AWS Lambda & Azure Functions

Amazon’s AWS Lambda and Microsoft’s Azure Functions are very similar in many ways. They’re both FaaS (functions as a service) or “serverless” services. They have similar pricing models and support many of the same languages. Still, there are significant differences between them, which could influence which one is better for your needs.

The most basic difference is the underlying operating systems. Lambda, like most AWS services, runs on Linux. Azure Functions runs on Windows. Perhaps this shouldn’t matter in a serverless environment, but you’ll normally want to call other services from your functions, and the available choices reflect the underlying software. The operating system environment affects many aspects of deployment, configuration, and debugging. If your development team has a strong commitment to one operating system or the other, that could make a difference.

Lambda was launched in 2014, Azure Functions in 2016. Lambda is ahead in market share and has an edge in maturity and stability, though Azure Functions isn’t far behind.

- Collection entries:
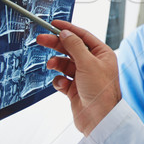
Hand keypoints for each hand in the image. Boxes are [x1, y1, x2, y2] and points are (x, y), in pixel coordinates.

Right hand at [37, 20, 121, 135]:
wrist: (100, 119)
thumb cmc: (101, 91)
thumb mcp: (88, 63)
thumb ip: (75, 46)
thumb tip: (66, 33)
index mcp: (102, 54)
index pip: (83, 36)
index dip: (68, 29)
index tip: (54, 24)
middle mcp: (93, 64)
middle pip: (71, 48)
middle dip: (57, 44)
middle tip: (41, 39)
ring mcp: (84, 77)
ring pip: (65, 64)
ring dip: (57, 63)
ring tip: (51, 65)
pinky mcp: (75, 89)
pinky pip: (62, 80)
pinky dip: (59, 80)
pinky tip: (62, 84)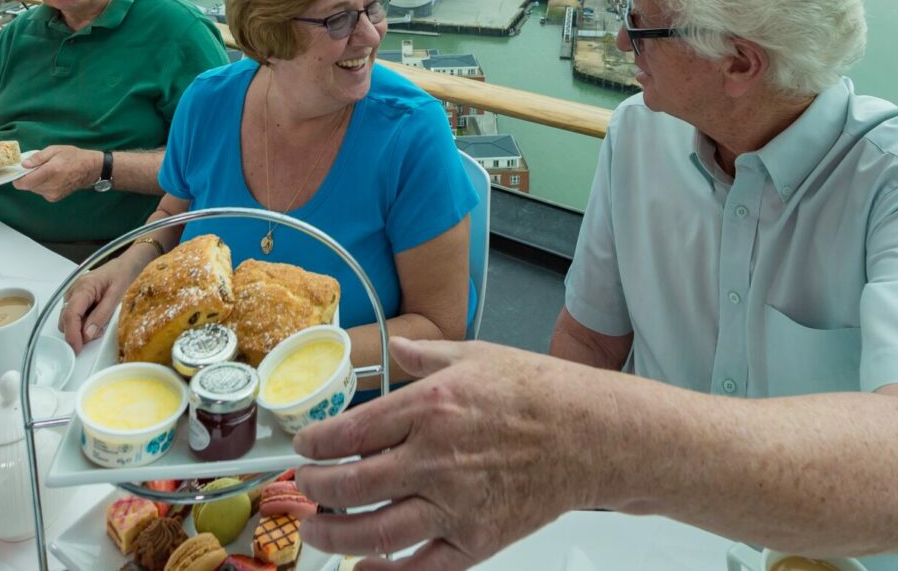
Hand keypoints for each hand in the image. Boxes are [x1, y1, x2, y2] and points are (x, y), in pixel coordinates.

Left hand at [14, 144, 99, 201]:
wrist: (89, 169)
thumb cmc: (72, 156)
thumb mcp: (55, 150)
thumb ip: (38, 157)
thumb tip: (23, 165)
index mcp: (50, 172)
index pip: (25, 183)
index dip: (18, 178)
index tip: (19, 172)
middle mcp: (50, 186)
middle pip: (28, 186)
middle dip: (28, 177)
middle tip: (37, 168)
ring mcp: (53, 194)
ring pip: (34, 189)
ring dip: (35, 181)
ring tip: (46, 172)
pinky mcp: (54, 198)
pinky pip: (41, 192)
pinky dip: (42, 186)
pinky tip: (51, 179)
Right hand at [59, 263, 137, 351]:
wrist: (122, 267)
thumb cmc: (119, 277)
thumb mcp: (116, 296)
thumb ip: (101, 315)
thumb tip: (87, 334)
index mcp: (83, 288)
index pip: (70, 315)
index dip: (72, 335)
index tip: (77, 349)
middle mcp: (73, 291)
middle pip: (66, 320)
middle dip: (79, 332)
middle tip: (98, 331)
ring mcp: (72, 295)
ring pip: (68, 320)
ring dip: (81, 327)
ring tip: (100, 320)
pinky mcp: (75, 299)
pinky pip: (74, 316)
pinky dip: (83, 322)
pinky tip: (95, 316)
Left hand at [294, 337, 595, 570]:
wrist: (593, 434)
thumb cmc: (540, 391)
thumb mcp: (475, 355)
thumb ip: (423, 355)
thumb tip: (393, 348)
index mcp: (430, 405)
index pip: (350, 432)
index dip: (316, 444)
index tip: (306, 448)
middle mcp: (435, 457)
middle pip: (351, 484)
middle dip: (315, 489)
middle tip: (304, 487)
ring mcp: (455, 504)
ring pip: (375, 532)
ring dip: (334, 535)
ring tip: (315, 528)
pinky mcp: (477, 539)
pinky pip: (421, 568)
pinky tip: (362, 569)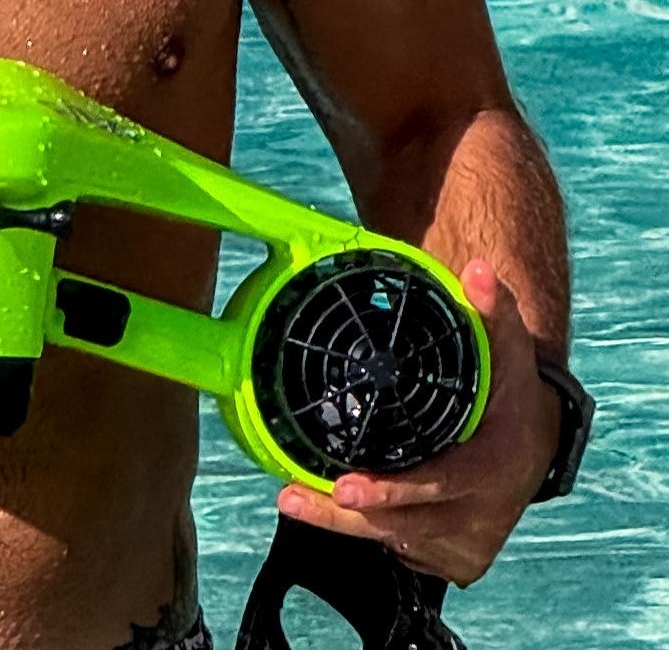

- Brief: Pick up the AWS Lambda and Azure Functions comparison after its final sentence and keep writing it.

- Your response:
AWS Lambda vs. Azure Functions: Pricing

The pricing models for both services are similar, and there’s very little difference in how much you pay. In both cases, the cost is based on two factors: the number of function invocations and the number of gigabyte seconds used. With Azure, you pay $0.20 per million executions, plus $0.000016 per GB second. The first million executions and first 400,000 GB seconds are free. There’s no charge while the code is lying idle between executions.

With Lambda, prices are so close that they’re obviously watching each other. The first 400,000 GB seconds are free, a million requests cost $0.20, and GB seconds are a shade more expensive at $0.00001667.

In both cases, storage is a separate service, which you have to pay for. Functions don’t maintain any persistent storage or state by themselves.

It’s possible to pay for Azure Functions under an Azure App Service plan, but that approach is more like a PaaS model. A VM is dedicated to your functions, and you pay to keep it. For this article, we’re comparing the serverless offerings. The one for Azure Functions is called the Consumption plan.

AWS Lambda & Azure Functions: Design Differences

The basic FaaS concept is the same for both services. The developer creates and deploys functions. Events invoke or “trigger” them. Calling them by HTTP is the most common scenario. But there are differences in the elaboration of the concept.

In Lambda, each function is a separate unit. You can install any number of functions in a single operation, but each one has its own environment variables. You can build applications out of them, to a limited extent, with AWS Step Functions, which implement a state machine.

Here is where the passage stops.